The relationship of neural computation and inference has long been investigated (see, e.g., McCulloch, W. S. and Pitts, “A Logical Calculus of Ideas Immanent in Neuron Activity,” Bulletin of Mathematical Biology 5, pp. 115-133 (1943); Baum, E. B. and Wilczek, F., “Supervised Learning of Probability Distributions by Neural Networks,” Neural Information Processing Systems, pp. 52-61 (1988); and Hopfield, J. J., “Learning Algorithm and Probability Distributions in Feed-Forward and Feed-Back Networks,” Proceeding of the National Academy of Science, pp. 8429-8433 (1987)). Most of these researchers use neural network computation to explain the origin of Boolean logic or the connection with probability inference. When dealing with the logical truth of a proposition or the belief of a hypothesis, there are many terms associated with it, including certainty factor, support, confirmation and confidence level.

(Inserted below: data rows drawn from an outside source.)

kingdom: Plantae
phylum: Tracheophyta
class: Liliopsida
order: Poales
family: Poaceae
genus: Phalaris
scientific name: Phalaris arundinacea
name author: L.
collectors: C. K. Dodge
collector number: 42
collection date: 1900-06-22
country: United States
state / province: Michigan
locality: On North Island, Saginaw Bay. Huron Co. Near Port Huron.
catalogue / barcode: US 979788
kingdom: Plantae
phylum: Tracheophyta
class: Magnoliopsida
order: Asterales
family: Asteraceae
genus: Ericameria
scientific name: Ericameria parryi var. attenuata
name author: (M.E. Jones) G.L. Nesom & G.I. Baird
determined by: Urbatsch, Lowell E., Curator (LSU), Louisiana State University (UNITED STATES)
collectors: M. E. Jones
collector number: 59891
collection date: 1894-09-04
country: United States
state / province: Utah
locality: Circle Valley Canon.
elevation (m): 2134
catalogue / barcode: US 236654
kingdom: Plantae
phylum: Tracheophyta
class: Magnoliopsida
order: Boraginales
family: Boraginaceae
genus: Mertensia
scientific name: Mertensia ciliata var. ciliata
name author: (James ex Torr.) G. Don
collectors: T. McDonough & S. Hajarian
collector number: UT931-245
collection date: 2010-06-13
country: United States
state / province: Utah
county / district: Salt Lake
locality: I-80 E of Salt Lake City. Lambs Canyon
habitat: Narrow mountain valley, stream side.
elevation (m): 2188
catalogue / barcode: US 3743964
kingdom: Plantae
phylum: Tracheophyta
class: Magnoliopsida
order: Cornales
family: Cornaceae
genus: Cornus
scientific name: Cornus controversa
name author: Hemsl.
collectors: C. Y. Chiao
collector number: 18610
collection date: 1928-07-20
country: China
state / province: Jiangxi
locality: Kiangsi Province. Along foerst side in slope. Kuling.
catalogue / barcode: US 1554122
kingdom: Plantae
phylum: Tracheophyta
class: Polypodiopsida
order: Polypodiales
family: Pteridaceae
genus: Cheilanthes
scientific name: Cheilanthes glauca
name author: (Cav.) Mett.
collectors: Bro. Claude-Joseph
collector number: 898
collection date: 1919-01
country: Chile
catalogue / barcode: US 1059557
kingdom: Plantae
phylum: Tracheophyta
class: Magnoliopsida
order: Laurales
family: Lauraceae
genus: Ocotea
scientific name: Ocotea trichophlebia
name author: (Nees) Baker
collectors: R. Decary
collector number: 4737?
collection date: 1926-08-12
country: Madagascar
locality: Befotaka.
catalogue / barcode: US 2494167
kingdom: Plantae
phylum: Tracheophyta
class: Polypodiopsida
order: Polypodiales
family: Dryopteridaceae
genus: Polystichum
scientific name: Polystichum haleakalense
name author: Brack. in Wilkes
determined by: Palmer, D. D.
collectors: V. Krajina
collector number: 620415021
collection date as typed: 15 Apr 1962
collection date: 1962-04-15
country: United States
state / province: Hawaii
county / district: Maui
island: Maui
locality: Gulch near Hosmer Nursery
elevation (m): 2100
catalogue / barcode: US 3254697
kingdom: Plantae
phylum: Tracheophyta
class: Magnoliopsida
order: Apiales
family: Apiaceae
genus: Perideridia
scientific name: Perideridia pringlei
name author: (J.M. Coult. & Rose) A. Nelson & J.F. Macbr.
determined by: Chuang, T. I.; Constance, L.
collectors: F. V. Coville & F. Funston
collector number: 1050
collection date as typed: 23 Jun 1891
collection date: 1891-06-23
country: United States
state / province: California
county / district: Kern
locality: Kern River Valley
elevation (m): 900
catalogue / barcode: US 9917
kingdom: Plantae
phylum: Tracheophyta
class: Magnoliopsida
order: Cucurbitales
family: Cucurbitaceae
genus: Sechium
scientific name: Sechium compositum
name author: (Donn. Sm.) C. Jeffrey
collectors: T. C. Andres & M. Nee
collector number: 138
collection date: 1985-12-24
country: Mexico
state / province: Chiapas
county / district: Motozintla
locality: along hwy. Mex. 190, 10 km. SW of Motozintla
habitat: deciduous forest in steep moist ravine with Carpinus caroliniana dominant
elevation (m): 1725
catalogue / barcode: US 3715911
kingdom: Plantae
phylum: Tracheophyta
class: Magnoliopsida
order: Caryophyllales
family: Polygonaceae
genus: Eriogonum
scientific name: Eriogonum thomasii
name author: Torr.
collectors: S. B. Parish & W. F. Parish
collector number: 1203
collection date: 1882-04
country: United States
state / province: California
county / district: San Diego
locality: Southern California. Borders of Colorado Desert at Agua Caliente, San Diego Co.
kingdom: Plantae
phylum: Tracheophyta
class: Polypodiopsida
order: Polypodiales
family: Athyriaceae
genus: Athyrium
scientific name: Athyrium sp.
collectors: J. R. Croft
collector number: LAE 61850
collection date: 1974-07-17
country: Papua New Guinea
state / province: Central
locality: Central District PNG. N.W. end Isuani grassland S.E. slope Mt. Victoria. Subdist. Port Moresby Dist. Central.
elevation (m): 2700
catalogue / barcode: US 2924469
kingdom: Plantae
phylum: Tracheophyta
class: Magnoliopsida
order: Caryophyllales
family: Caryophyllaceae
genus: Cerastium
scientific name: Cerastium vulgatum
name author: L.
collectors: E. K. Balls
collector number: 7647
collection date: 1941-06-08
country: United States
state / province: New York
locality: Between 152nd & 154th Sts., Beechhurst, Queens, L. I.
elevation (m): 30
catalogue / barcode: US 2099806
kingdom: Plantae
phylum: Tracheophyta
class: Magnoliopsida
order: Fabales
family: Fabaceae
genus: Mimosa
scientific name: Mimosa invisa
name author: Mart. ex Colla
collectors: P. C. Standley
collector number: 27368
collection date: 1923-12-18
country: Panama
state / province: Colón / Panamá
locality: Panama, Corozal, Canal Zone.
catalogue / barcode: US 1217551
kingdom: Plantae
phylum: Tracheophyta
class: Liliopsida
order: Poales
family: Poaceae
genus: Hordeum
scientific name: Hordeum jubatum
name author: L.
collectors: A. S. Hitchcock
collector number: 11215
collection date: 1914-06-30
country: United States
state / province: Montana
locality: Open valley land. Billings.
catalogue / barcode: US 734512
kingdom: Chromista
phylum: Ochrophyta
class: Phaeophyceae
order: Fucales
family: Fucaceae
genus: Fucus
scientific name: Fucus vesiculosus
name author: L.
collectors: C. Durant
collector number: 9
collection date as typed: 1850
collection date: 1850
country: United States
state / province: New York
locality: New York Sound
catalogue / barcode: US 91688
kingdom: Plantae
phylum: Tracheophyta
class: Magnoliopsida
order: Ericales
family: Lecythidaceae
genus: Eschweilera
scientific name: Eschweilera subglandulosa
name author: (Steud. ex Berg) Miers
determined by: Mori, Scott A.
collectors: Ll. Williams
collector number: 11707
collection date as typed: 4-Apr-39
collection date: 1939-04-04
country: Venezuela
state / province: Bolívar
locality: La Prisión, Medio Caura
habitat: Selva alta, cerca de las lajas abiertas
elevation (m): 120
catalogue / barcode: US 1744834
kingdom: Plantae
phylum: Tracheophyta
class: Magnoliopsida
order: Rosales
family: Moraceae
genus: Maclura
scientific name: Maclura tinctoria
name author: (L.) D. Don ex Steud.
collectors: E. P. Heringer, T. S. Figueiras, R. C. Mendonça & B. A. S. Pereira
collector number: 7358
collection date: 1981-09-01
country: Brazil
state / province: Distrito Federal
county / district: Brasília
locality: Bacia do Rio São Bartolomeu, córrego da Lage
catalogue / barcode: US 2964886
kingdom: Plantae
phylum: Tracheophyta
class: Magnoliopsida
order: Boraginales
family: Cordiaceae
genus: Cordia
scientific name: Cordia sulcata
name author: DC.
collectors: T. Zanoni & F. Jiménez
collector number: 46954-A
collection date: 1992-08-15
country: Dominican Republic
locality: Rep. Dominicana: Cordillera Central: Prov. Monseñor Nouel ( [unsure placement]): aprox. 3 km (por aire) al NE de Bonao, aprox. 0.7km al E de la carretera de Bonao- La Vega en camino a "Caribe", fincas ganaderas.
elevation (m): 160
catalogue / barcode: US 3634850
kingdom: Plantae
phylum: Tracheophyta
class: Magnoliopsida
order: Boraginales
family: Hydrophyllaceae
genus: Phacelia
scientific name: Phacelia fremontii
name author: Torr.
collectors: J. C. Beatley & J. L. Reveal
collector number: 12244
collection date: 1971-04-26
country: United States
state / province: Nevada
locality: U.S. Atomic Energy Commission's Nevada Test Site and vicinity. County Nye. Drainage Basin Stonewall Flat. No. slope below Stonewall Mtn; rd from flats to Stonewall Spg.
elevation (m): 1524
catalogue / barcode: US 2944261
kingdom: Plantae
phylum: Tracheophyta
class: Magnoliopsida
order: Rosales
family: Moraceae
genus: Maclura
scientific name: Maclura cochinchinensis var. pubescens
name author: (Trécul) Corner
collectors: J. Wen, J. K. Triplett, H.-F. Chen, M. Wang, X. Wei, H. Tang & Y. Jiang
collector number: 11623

Historically these are considered subjective or epistemic, which is not the same as chance or aleatory probability that is associated with a random variable. Although conceptually different, whether the epistemic probability should follow the same rule as aleatory probability has always been at the center of debate. If the epistemic probability has a different rule, then it must come from the law of thought, or more precisely, the emergent property of neural computation.
Neural processing is often aimed at detecting differences in action potential rather than absolute values. For example, neural processing detects contrast rather than pure luminance, edges rather than areas, and so on. In evidential reasoning the difference in action potential means the weight of evidence favors the hypothesis, which in turn can be transformed into the belief of the possibility measure. The competitive nature of neuron activities induces the belief judgment.
A plausible neural network (PLANN) model that can compute probabilistic and possibilistic and other kinds of fuzzy logic is described herein. The learning algorithm of PLANN is discussed in U.S. patent application Ser. No. 09/808,101, which is incorporated herein by reference in its entirety. The present application describes a more detailed architecture and activation model of PLANN, which facilitates the computation of PLANN inference.